番外編 理想の野球についての考察

文字数 1,312文字

 さんざん苦言を呈してきた私だが、これでもわりと頻繁に野球中継を観ていた時期があった。
 もちろん好きで観ていたわけではなく、チャンネル権のある親や友人にしぶしぶ付き合ったり、見たい番組がないので仕方なくだらだら流していたりしていたものだった。

 そこでいつも感じていたのがテンポの悪さだった。

 ピッチャーがなかなか投球しなかったり、ファールが続いたり……。
 かつて試合が延長して、観たい番組が録れていなかったエピソードは、誰しもが経験あるだろう。
 私なりに解析した結果、テンポの遅い原因を二つに絞ることができた。

 1, ボール判定の多さ。
 2, 牽制球

 そこで提案したいのが、フォアボールと牽制球の廃止である。
 そもそもスリーストライク、フォアボール自体がおかしい。
 プロとしてボール球(だま)を投げるのはどうかと思う。プロだったらストライクで勝負しるべきではないか。もし一球でもボール判定がでたら、即、出塁させるくらいの覚悟で挑んで欲しい。
 それに牽制球は時間の無駄としか思えない。
 塁から少しでも足を離したら、即アウトにすれば、いちいち牽制しなくともよくなるだろう。
 たったこれだけ改善するだけで、相当スピーディーな展開になるのは間違いない。

 だが、一方でこんな声が聞こえてきそうだ。
「俺はピッチャーとバッターの駆け引きがみたいんだよ! たったワンボールで、いちいち出塁していればテンポが乱れるだろう。このハゲ!!」(ちなみに私はハゲかけであり、けっしてハゲではない)。
 だが、私は保証する。それに関しては何の問題もないと。
 なぜなら、点数がバンバン入れば、テンポの遅さなどまったく気にならないからだ。

 かのアメリカ元大統領、フランクリン・ルーズベルトは、次のような言葉を残したとされている。

 『野球は、八対七からが一番おもしろい』

 つまり、現在における投高打低(失点を少なくする)の傾向より、投低打高(点の取り合い)の方が、よりエキサイティングだと述べているのである。

 激しく同意だ。
 サッカーの試合にありがちだが、素人にとって、二時間も見せられたあげく、結果がゼロ対ゼロだった時ほどつまらないものはない。
 野球に限らず、あらゆるスポーツは、得点したタイミングが最も盛り上がることに異論を挟む余地はないだろう。
 アメリカではベースボールよりバスケットの方が人気だという。
 理由はいろいろ考えられるが、得点(ポイント)が目まぐるしく加算されるスピーディーさも、その要因の一つであることに間違いはない。

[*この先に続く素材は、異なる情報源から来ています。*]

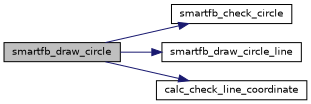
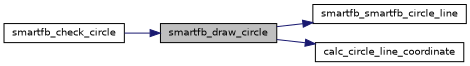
  digraph {
    rankdir=LR
    node [color=black fontname=Helvetica fontsize=10 shape=record]
    edge [color=midnightblue fontname=Helvetica fontsize=10 labelfontname=Helvetica labelfontsize=10 style=solid]
    n1 [fillcolor=grey75 fontcolor=black height=0.2 label=smartfb_draw_circle style=filled width=0.4]
    n2 [height=0.2 label=smartfb_check_circle width=0.4]
-   n3 [height=0.2 label=smartfb_draw_circle_line width=0.4]
-   n4 [height=0.2 label=calc_check_line_coordinate width=0.4]
-   n1 -> n2
+   n3 [height=0.2 label=smartfb_smartfb_circle_line width=0.4]
+   n4 [height=0.2 label=calc_circle_line_coordinate width=0.4]
+   n2 -> n1
    n1 -> n3
    n1 -> n4
  }
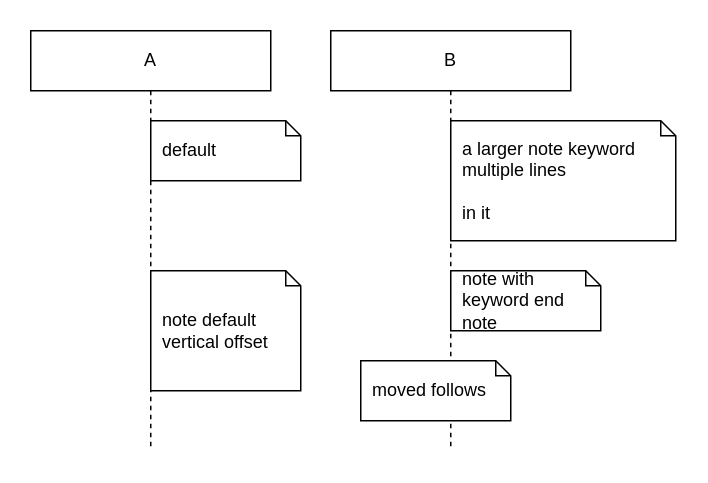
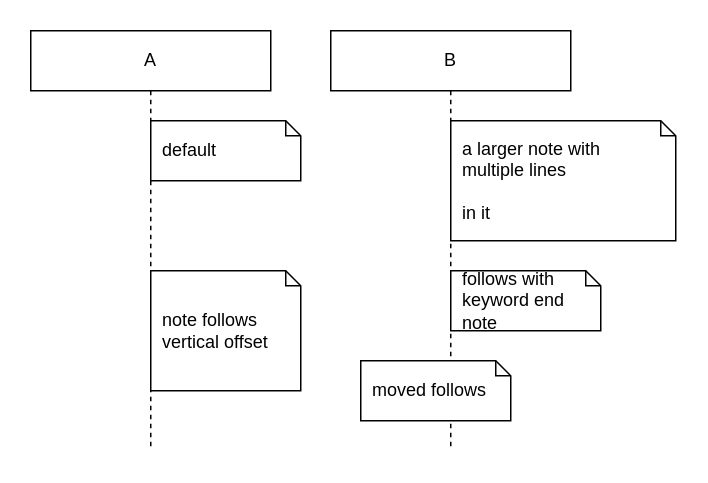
  <mxCell id="0" />
  <mxCell id="1" parent="0" />
  <mxCell id="2" value="A" parent="1" style="shape=umlLifeline;perimeter=lifelinePerimeter;whiteSpace=wrap;html=1;container=1;dropTarget=0;collapsible=0;recursiveResize=0;outlineConnect=0;portConstraint=eastwest;newEdgeStyle={&quot;curved&quot;:0,&quot;rounded&quot;:0};size=40;" vertex="1"><mxGeometry x="20" y="20" width="160" height="280" as="geometry" /></mxCell>
  <mxCell id="3" value="B" parent="1" style="shape=umlLifeline;perimeter=lifelinePerimeter;whiteSpace=wrap;html=1;container=1;dropTarget=0;collapsible=0;recursiveResize=0;outlineConnect=0;portConstraint=eastwest;newEdgeStyle={&quot;curved&quot;:0,&quot;rounded&quot;:0};size=40;" vertex="1"><mxGeometry x="220" y="20" width="160" height="280" as="geometry" /></mxCell>
  <mxCell id="4" value="default" parent="1" style="shape=note;whiteSpace=wrap;html=1;backgroundOutline=1;size=10;align=left;spacing=8;" vertex="1"><mxGeometry x="100" y="80" width="100" height="40" as="geometry" /></mxCell>
- <mxCell id="5" value="a larger note keyword&lt;br/&gt;multiple lines&lt;br/&gt;&lt;br/&gt;in it" parent="1" style="shape=note;whiteSpace=wrap;html=1;backgroundOutline=1;size=10;align=left;spacing=8;" vertex="1"><mxGeometry x="300" y="80" width="150" height="80" as="geometry" /></mxCell>
- <mxCell id="6" value="note default vertical offset" parent="1" style="shape=note;whiteSpace=wrap;html=1;backgroundOutline=1;size=10;align=left;spacing=8;" vertex="1"><mxGeometry x="100" y="180" width="100" height="80" as="geometry" /></mxCell>
- <mxCell id="7" value="note with keyword end note" parent="1" style="shape=note;whiteSpace=wrap;html=1;backgroundOutline=1;size=10;align=left;spacing=8;" vertex="1"><mxGeometry x="300" y="180" width="100" height="40" as="geometry" /></mxCell>
+ <mxCell id="5" value="a larger note with&lt;br/&gt;multiple lines&lt;br/&gt;&lt;br/&gt;in it" parent="1" style="shape=note;whiteSpace=wrap;html=1;backgroundOutline=1;size=10;align=left;spacing=8;" vertex="1"><mxGeometry x="300" y="80" width="150" height="80" as="geometry" /></mxCell>
+ <mxCell id="6" value="note follows vertical offset" parent="1" style="shape=note;whiteSpace=wrap;html=1;backgroundOutline=1;size=10;align=left;spacing=8;" vertex="1"><mxGeometry x="100" y="180" width="100" height="80" as="geometry" /></mxCell>
+ <mxCell id="7" value="follows with keyword end note" parent="1" style="shape=note;whiteSpace=wrap;html=1;backgroundOutline=1;size=10;align=left;spacing=8;" vertex="1"><mxGeometry x="300" y="180" width="100" height="40" as="geometry" /></mxCell>
  <mxCell id="8" value="moved follows" parent="1" style="shape=note;whiteSpace=wrap;html=1;backgroundOutline=1;size=10;align=left;spacing=8;" vertex="1"><mxGeometry x="240" y="240" width="100" height="40" as="geometry" /></mxCell>
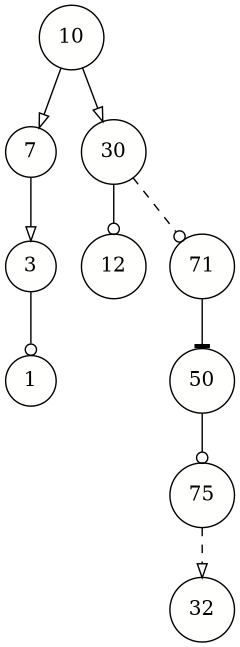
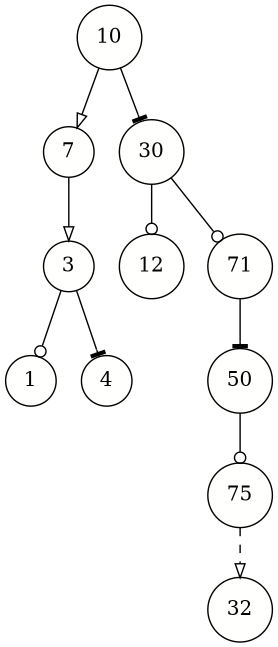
  digraph {
    node [color=black fillcolor="#FFFFFD" shape=circle style=filled]
    edge [arrowhead=odot color=black style=solid]
    10
    7
    n3 [label=30]
    3
    12
    n6 [label=71]
    1
+   4
    50
    75
    32
    10 -> 7 [arrowhead=onormal]
-   10 -> n3 [arrowhead=onormal]
+   10 -> n3 [arrowhead=tee]
    7 -> 3 [arrowhead=onormal]
    n3 -> 12
-   n3 -> n6 [style=dashed]
+   n3 -> n6
    3 -> 1
+   3 -> 4 [arrowhead=tee]
    n6 -> 50 [arrowhead=tee]
    50 -> 75
    75 -> 32 [arrowhead=onormal style=dashed]
  }
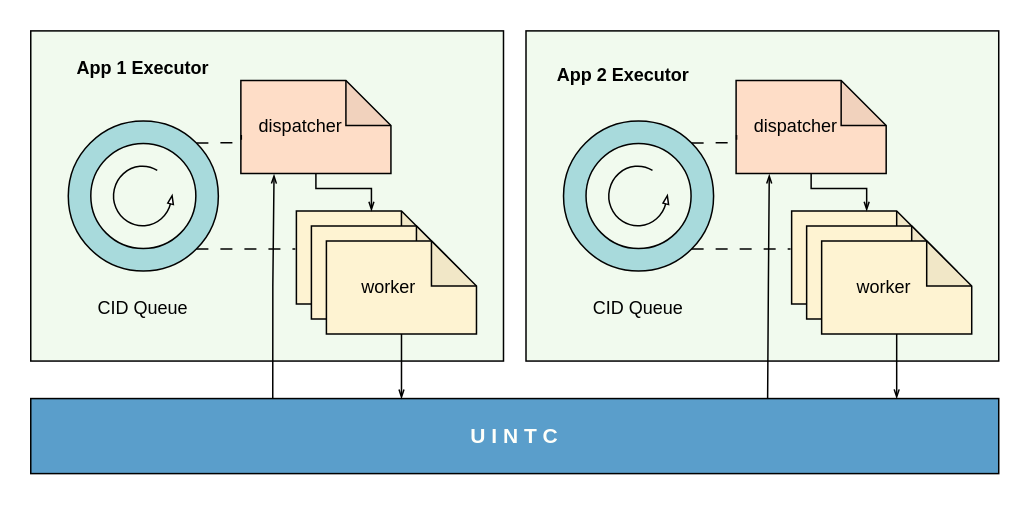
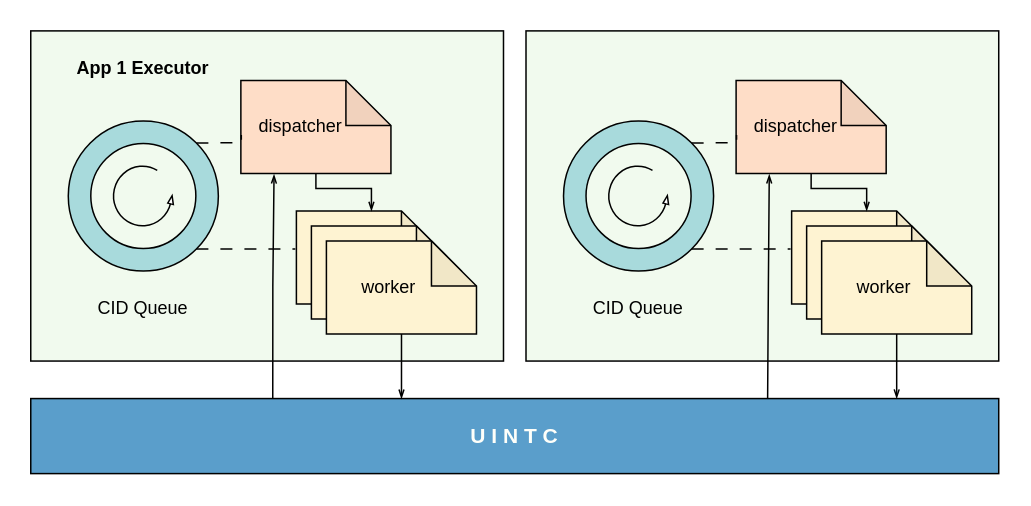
  <mxCell id="0" />
  <mxCell id="1" parent="0" />
  <mxCell id="2" value="" style="rounded=0;whiteSpace=wrap;html=1;fillColor=#F1FAEE;" vertex="1" parent="1"><mxGeometry x="20" y="20" width="315" height="220" as="geometry" /></mxCell>
  <mxCell id="3" value="" style="ellipse;whiteSpace=wrap;html=1;aspect=fixed;movable=1;resizable=1;rotatable=1;deletable=1;editable=1;locked=0;connectable=1;fillColor=#A8DADC;" vertex="1" parent="1"><mxGeometry x="45" y="80" width="100" height="100" as="geometry" /></mxCell>
  <mxCell id="4" value="" style="ellipse;whiteSpace=wrap;html=1;aspect=fixed;fillColor=#F1FAEE;" vertex="1" parent="1"><mxGeometry x="60" y="95" width="70" height="70" as="geometry" /></mxCell>
  <mxCell id="5" value="dispatcher&amp;nbsp; &amp;nbsp; &amp;nbsp;&amp;nbsp;" style="shape=note;whiteSpace=wrap;html=1;backgroundOutline=1;darkOpacity=0.05;fillColor=#FEDDC7;" vertex="1" parent="1"><mxGeometry x="160" y="53" width="100" height="62" as="geometry" /></mxCell>
  <mxCell id="6" value="worker" style="shape=note;whiteSpace=wrap;html=1;backgroundOutline=1;darkOpacity=0.05;fillColor=#FEF3D2;" vertex="1" parent="1"><mxGeometry x="197" y="140" width="100" height="62" as="geometry" /></mxCell>
  <mxCell id="7" value="worker" style="shape=note;whiteSpace=wrap;html=1;backgroundOutline=1;darkOpacity=0.05;fillColor=#FEF3D2;" vertex="1" parent="1"><mxGeometry x="207" y="150" width="100" height="62" as="geometry" /></mxCell>
  <mxCell id="8" value="worker&amp;nbsp; &amp;nbsp; &amp;nbsp;" style="shape=note;whiteSpace=wrap;html=1;backgroundOutline=1;darkOpacity=0.05;fillColor=#FEF3D2;" vertex="1" parent="1"><mxGeometry x="217" y="160" width="100" height="62" as="geometry" /></mxCell>
  <mxCell id="9" value="" style="verticalLabelPosition=bottom;html=1;verticalAlign=top;strokeWidth=1;shape=mxgraph.lean_mapping.physical_pull;pointerEvents=1;aspect=fixed;" vertex="1" parent="1"><mxGeometry x="75" y="110" width="40" height="40" as="geometry" /></mxCell>
  <mxCell id="10" value="CID Queue" style="text;strokeColor=none;align=center;fillColor=none;html=1;verticalAlign=middle;whiteSpace=wrap;rounded=0;" vertex="1" parent="1"><mxGeometry x="60" y="190" width="70" height="30" as="geometry" /></mxCell>
  <mxCell id="11" style="edgeStyle=orthogonalEdgeStyle;rounded=0;orthogonalLoop=1;jettySize=auto;html=1;exitX=1;exitY=0;exitDx=0;exitDy=0;entryX=0.003;entryY=0.587;entryDx=0;entryDy=0;entryPerimeter=0;dashed=1;dashPattern=8 8;strokeWidth=1;endArrow=none;startFill=0;endFill=0;endSize=4;" edge="1" parent="1" source="3" target="5"><mxGeometry relative="1" as="geometry" /></mxCell>
  <mxCell id="12" style="edgeStyle=orthogonalEdgeStyle;rounded=0;orthogonalLoop=1;jettySize=auto;html=1;exitX=1;exitY=1;exitDx=0;exitDy=0;entryX=-0.007;entryY=0.409;entryDx=0;entryDy=0;entryPerimeter=0;dashed=1;dashPattern=8 8;strokeWidth=1;endArrow=none;startFill=0;endFill=0;endSize=4;" edge="1" parent="1" source="3" target="6"><mxGeometry relative="1" as="geometry"><mxPoint x="220" y="165" as="targetPoint" /></mxGeometry></mxCell>
  <mxCell id="13" value="&lt;font style=&quot;font-size: 14px;&quot;&gt;U I N T C&lt;/font&gt;" style="rounded=0;whiteSpace=wrap;html=1;fontStyle=1;fillColor=#5A9ECB;fontColor=#FEFFFA;" vertex="1" parent="1"><mxGeometry x="20" y="265" width="645" height="50" as="geometry" /></mxCell>
  <mxCell id="14" style="edgeStyle=orthogonalEdgeStyle;rounded=0;orthogonalLoop=1;jettySize=auto;html=1;entryX=0.5;entryY=0;entryDx=0;entryDy=0;entryPerimeter=0;endArrow=openThin;endFill=0;strokeWidth=1;endSize=4;" edge="1" parent="1" source="5" target="6"><mxGeometry relative="1" as="geometry"><Array as="points"><mxPoint x="210" y="125" /><mxPoint x="247" y="125" /></Array></mxGeometry></mxCell>
  <mxCell id="15" style="edgeStyle=orthogonalEdgeStyle;rounded=0;orthogonalLoop=1;jettySize=auto;html=1;entryX=0.383;entryY=0.002;entryDx=0;entryDy=0;entryPerimeter=0;endArrow=openThin;endFill=0;strokeWidth=1;endSize=4;" edge="1" parent="1" source="8" target="13"><mxGeometry relative="1" as="geometry" /></mxCell>
  <mxCell id="16" value="App 1 Executor" style="text;strokeColor=none;align=center;fillColor=none;html=1;verticalAlign=middle;whiteSpace=wrap;rounded=0;fontStyle=1" vertex="1" parent="1"><mxGeometry x="40" y="30" width="110" height="30" as="geometry" /></mxCell>
  <mxCell id="17" style="edgeStyle=orthogonalEdgeStyle;rounded=0;orthogonalLoop=1;jettySize=auto;html=1;endArrow=openThin;endFill=0;strokeWidth=1;endSize=4;exitX=0.25;exitY=0;exitDx=0;exitDy=0;entryX=0.221;entryY=1.01;entryDx=0;entryDy=0;entryPerimeter=0;" edge="1" parent="1" source="13" target="5"><mxGeometry relative="1" as="geometry"><mxPoint x="277" y="232" as="sourcePoint" /><mxPoint x="180" y="125" as="targetPoint" /></mxGeometry></mxCell>
  <mxCell id="18" value="" style="rounded=0;whiteSpace=wrap;html=1;fillColor=#F1FAEE;" vertex="1" parent="1"><mxGeometry x="350" y="20" width="315" height="220" as="geometry" /></mxCell>
  <mxCell id="19" value="" style="ellipse;whiteSpace=wrap;html=1;aspect=fixed;movable=1;resizable=1;rotatable=1;deletable=1;editable=1;locked=0;connectable=1;fillColor=#A8DADC;" vertex="1" parent="1"><mxGeometry x="375" y="80" width="100" height="100" as="geometry" /></mxCell>
  <mxCell id="20" value="" style="ellipse;whiteSpace=wrap;html=1;aspect=fixed;fillColor=#F1FAEE;" vertex="1" parent="1"><mxGeometry x="390" y="95" width="70" height="70" as="geometry" /></mxCell>
  <mxCell id="21" value="dispatcher&amp;nbsp; &amp;nbsp; &amp;nbsp;&amp;nbsp;" style="shape=note;whiteSpace=wrap;html=1;backgroundOutline=1;darkOpacity=0.05;fillColor=#FEDDC7;" vertex="1" parent="1"><mxGeometry x="490" y="53" width="100" height="62" as="geometry" /></mxCell>
  <mxCell id="22" value="worker" style="shape=note;whiteSpace=wrap;html=1;backgroundOutline=1;darkOpacity=0.05;fillColor=#FEF3D2;" vertex="1" parent="1"><mxGeometry x="527" y="140" width="100" height="62" as="geometry" /></mxCell>
  <mxCell id="23" value="worker" style="shape=note;whiteSpace=wrap;html=1;backgroundOutline=1;darkOpacity=0.05;fillColor=#FEF3D2;" vertex="1" parent="1"><mxGeometry x="537" y="150" width="100" height="62" as="geometry" /></mxCell>
  <mxCell id="24" value="worker&amp;nbsp; &amp;nbsp; &amp;nbsp;" style="shape=note;whiteSpace=wrap;html=1;backgroundOutline=1;darkOpacity=0.05;fillColor=#FEF3D2;" vertex="1" parent="1"><mxGeometry x="547" y="160" width="100" height="62" as="geometry" /></mxCell>
  <mxCell id="25" value="" style="verticalLabelPosition=bottom;html=1;verticalAlign=top;strokeWidth=1;shape=mxgraph.lean_mapping.physical_pull;pointerEvents=1;aspect=fixed;" vertex="1" parent="1"><mxGeometry x="405" y="110" width="40" height="40" as="geometry" /></mxCell>
  <mxCell id="26" value="CID Queue" style="text;strokeColor=none;align=center;fillColor=none;html=1;verticalAlign=middle;whiteSpace=wrap;rounded=0;" vertex="1" parent="1"><mxGeometry x="390" y="190" width="70" height="30" as="geometry" /></mxCell>
  <mxCell id="27" style="edgeStyle=orthogonalEdgeStyle;rounded=0;orthogonalLoop=1;jettySize=auto;html=1;exitX=1;exitY=0;exitDx=0;exitDy=0;entryX=0.003;entryY=0.587;entryDx=0;entryDy=0;entryPerimeter=0;dashed=1;dashPattern=8 8;strokeWidth=1;endArrow=none;startFill=0;endFill=0;endSize=4;" edge="1" parent="1" source="19" target="21"><mxGeometry relative="1" as="geometry" /></mxCell>
  <mxCell id="28" style="edgeStyle=orthogonalEdgeStyle;rounded=0;orthogonalLoop=1;jettySize=auto;html=1;exitX=1;exitY=1;exitDx=0;exitDy=0;entryX=-0.007;entryY=0.409;entryDx=0;entryDy=0;entryPerimeter=0;dashed=1;dashPattern=8 8;strokeWidth=1;endArrow=none;startFill=0;endFill=0;endSize=4;" edge="1" parent="1" source="19" target="22"><mxGeometry relative="1" as="geometry"><mxPoint x="550" y="165" as="targetPoint" /></mxGeometry></mxCell>
  <mxCell id="29" style="edgeStyle=orthogonalEdgeStyle;rounded=0;orthogonalLoop=1;jettySize=auto;html=1;entryX=0.5;entryY=0;entryDx=0;entryDy=0;entryPerimeter=0;endArrow=openThin;endFill=0;strokeWidth=1;endSize=4;" edge="1" parent="1" source="21" target="22"><mxGeometry relative="1" as="geometry"><Array as="points"><mxPoint x="540" y="125" /><mxPoint x="577" y="125" /></Array></mxGeometry></mxCell>
  <mxCell id="30" style="edgeStyle=orthogonalEdgeStyle;rounded=0;orthogonalLoop=1;jettySize=auto;html=1;entryX=0.383;entryY=0.002;entryDx=0;entryDy=0;entryPerimeter=0;endArrow=openThin;endFill=0;strokeWidth=1;endSize=4;" edge="1" parent="1" source="24"><mxGeometry relative="1" as="geometry"><mxPoint x="597" y="265" as="targetPoint" /></mxGeometry></mxCell>
- <mxCell id="31" value="App 2 Executor" style="text;strokeColor=none;align=center;fillColor=none;html=1;verticalAlign=middle;whiteSpace=wrap;rounded=0;fontStyle=1" vertex="1" parent="1"><mxGeometry x="360" y="35" width="110" height="30" as="geometry" /></mxCell>
  <mxCell id="32" style="edgeStyle=orthogonalEdgeStyle;rounded=0;orthogonalLoop=1;jettySize=auto;html=1;endArrow=openThin;endFill=0;strokeWidth=1;endSize=4;exitX=0.25;exitY=0;exitDx=0;exitDy=0;entryX=0.221;entryY=1.01;entryDx=0;entryDy=0;entryPerimeter=0;" edge="1" parent="1" target="21"><mxGeometry relative="1" as="geometry"><mxPoint x="511" y="265" as="sourcePoint" /><mxPoint x="510" y="125" as="targetPoint" /></mxGeometry></mxCell>
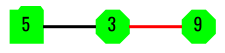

 野球に対する私の考察は異常以上であるが、最後に一つだけ言っておきたいことがある。
 私は決してプロ野球選手が羨ましいわけではない。
 例え年収が億を越えようが、女子アナと結婚しようが、自らをBIGBOSSと名乗ろうが一向にかまわない。
 それは彼らの実力であり、決して才能に恵まれていたわけでも、運が良かっただけではないことは充分理解しているつもりだ。

 だが、そういったスター選手たちが賭博や麻薬などで逮捕されたり、スキャンダルが発覚して落ちぶれたりした時ほど、面白いものはない。

 さすがはエンターテイメントのスポーツである。